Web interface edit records
....................

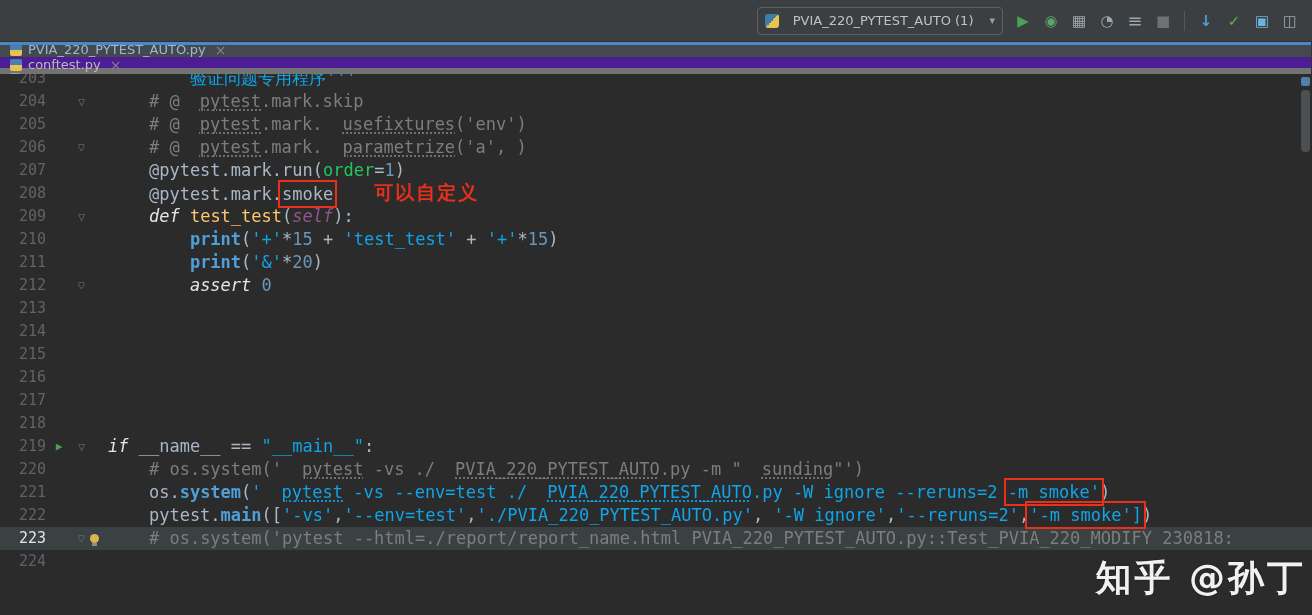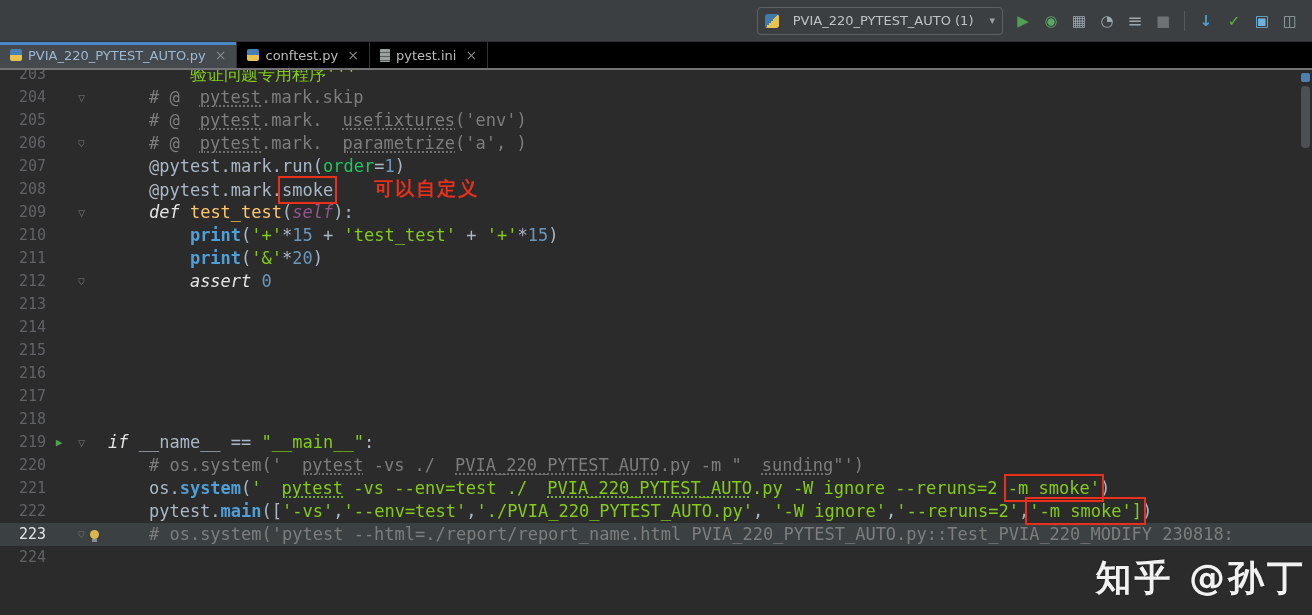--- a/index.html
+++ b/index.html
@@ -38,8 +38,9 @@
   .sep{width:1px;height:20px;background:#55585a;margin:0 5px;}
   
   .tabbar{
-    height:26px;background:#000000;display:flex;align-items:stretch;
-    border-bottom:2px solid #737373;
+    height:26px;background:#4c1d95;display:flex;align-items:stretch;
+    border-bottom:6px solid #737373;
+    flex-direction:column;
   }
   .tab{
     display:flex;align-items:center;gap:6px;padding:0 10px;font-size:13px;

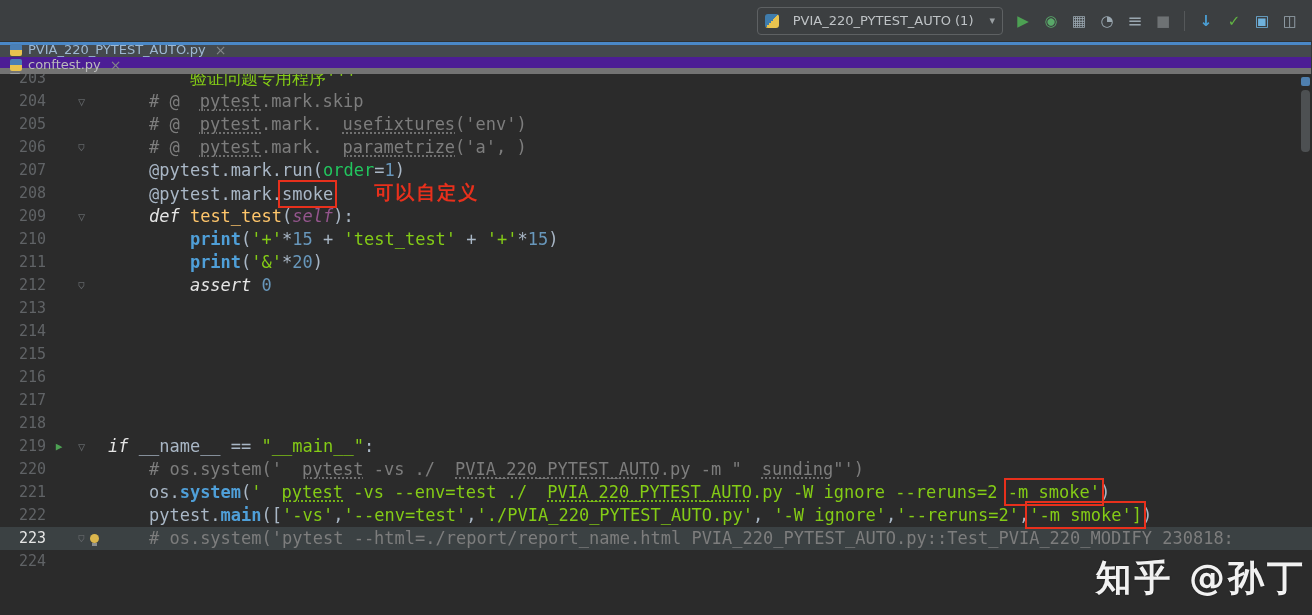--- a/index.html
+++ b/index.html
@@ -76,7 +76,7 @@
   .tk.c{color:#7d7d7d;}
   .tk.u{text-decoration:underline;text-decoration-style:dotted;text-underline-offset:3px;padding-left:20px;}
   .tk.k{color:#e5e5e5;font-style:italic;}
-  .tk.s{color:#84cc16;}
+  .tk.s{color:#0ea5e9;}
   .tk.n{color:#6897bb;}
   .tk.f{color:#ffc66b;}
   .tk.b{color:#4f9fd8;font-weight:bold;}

....................

### WHAT TO DO
State the number of lines in the records that include the string "align", without any other words.

### ANSWER TO THIS EXERCISE
3